Overall, this book is full of actual concrete advice on how to change your life. I love that there are actually ways listed to improve your relationships, improve your career and so much more. There are many books out there that can resonate with the way you may be feeling, but very few that actually walk you through the steps to make you feel better.”
“There were messages areas Karen calls out in her book that resonated with my own personal journey. As she was describing her early years of wanting to be the text-book child to adult who ‘did all the right things’ and never wanted to disappoint and never said ‘no’, I felt like I was reading about my own self. It’s very easy to exhaust yourself trying to please others and before you know it, you look back and realize you didn’t really do things to please yourself. The other message she shared which made me feel as if I was looking in a mirror was when she was describing her health issues and continued to ignore them only to realize that how she was living her life was part of what was making her so sick. I didn’t have the severity that Karen did but I had terrible stomach pains over the last several years of my career and they really got bad about a year ago. I had all sorts of tests done and nothing came up. My doctor suggested I go on a restrictive diet and give up gluten. Turns out I didn’t have a gluten issue. I love bread! I just had a stress issue. Once I changed that, my problem went away.

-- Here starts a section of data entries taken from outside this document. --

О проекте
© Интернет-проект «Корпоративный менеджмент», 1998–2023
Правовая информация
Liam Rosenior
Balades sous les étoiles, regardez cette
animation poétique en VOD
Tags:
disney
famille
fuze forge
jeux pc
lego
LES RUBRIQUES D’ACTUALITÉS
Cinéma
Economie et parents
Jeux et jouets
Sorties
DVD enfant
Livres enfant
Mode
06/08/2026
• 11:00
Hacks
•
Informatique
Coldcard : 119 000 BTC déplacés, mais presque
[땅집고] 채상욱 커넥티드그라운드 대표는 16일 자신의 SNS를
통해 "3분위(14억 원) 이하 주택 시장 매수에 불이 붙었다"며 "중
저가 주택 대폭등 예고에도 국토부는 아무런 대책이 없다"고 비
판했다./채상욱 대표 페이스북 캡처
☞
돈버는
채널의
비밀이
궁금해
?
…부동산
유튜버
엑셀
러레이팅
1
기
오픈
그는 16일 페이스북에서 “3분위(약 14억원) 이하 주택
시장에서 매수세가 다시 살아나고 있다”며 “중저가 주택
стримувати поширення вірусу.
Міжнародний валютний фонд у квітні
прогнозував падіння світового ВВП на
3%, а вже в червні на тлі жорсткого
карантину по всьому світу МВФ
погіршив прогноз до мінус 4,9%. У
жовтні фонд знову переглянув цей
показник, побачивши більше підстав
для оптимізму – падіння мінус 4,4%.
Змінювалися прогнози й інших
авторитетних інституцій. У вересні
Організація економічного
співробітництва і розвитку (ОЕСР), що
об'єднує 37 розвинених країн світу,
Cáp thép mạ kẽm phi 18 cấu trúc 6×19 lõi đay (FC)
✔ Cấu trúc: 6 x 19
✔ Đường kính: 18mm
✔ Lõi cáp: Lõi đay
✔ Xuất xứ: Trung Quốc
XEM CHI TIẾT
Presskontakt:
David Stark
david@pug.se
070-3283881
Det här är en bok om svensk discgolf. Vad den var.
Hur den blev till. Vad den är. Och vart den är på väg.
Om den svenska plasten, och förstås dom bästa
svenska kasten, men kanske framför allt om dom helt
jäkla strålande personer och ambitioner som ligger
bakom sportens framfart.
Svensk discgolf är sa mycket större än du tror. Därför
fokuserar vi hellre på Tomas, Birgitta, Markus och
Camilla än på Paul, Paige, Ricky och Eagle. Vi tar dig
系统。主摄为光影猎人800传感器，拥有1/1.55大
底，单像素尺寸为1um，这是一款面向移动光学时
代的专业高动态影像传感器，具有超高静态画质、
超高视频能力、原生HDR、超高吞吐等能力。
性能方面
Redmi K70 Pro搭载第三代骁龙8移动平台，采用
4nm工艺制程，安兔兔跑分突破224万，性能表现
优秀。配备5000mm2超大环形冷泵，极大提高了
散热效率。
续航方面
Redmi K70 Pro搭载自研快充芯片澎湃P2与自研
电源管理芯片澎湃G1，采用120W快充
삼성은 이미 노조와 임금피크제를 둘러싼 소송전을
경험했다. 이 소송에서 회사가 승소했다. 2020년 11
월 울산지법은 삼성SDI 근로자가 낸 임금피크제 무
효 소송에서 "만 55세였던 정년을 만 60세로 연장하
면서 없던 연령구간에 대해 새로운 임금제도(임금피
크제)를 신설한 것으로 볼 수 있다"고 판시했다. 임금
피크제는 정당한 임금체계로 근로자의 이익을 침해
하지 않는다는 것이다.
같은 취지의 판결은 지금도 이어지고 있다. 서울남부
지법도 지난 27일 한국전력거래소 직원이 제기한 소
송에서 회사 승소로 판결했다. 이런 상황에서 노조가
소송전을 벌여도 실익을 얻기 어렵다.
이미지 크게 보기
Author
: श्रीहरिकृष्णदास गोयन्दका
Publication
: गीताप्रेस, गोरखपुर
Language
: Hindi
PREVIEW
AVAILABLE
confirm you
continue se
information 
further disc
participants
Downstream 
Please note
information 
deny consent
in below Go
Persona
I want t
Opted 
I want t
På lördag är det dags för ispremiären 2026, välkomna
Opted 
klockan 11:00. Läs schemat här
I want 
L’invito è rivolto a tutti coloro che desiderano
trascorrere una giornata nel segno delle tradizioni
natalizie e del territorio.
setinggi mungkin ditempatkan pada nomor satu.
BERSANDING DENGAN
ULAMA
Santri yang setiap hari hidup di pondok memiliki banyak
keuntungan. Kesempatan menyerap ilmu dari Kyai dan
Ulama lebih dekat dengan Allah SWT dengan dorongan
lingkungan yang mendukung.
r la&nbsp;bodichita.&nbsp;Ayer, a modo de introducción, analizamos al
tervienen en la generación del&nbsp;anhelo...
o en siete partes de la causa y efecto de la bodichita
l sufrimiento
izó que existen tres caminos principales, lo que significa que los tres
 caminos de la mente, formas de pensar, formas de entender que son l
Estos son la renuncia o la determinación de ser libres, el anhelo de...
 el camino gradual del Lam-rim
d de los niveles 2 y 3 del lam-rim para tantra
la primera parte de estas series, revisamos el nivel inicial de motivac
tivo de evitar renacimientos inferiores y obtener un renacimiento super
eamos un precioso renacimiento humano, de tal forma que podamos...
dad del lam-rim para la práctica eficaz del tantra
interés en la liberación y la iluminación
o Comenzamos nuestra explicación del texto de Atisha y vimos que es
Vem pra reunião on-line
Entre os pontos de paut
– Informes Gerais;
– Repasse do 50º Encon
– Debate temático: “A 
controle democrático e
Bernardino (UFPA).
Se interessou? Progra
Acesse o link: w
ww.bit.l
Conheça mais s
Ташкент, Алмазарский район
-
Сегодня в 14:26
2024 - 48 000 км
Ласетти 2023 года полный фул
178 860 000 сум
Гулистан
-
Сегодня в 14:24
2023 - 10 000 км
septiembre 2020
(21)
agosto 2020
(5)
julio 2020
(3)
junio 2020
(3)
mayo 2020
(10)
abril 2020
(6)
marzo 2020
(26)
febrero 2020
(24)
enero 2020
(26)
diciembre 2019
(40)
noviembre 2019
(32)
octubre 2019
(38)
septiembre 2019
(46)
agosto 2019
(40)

I have had to learn to put my ego aside and not think about what may sound good to others not living my life and think about what choosing to do or not do something makes me feel. I have had to learn to think about what my objectives really are and in the short and long term and let that be my guide for how I will act. I think I will always care about doing the ‘right thing’ to some extent. I think I am hard-wired that way. But I at least make the conscious choice to know if it’s the right thing for me.
When setting goals, I don’t get too far ahead of myself. It’s easy to psych yourself out if you are thinking about something really big that is in the distance and come up with 100 things that could go wrong (another personal challenge for me). So I try to look at my goals in shorter sprints (or chapters). This way they are realistic and I can get a more instant gratification for achieving the goal and also figuring out if the longer journey is still the direction I want to take. It’s a lot easier to shift course if you are taking smaller steps and evaluating along the way.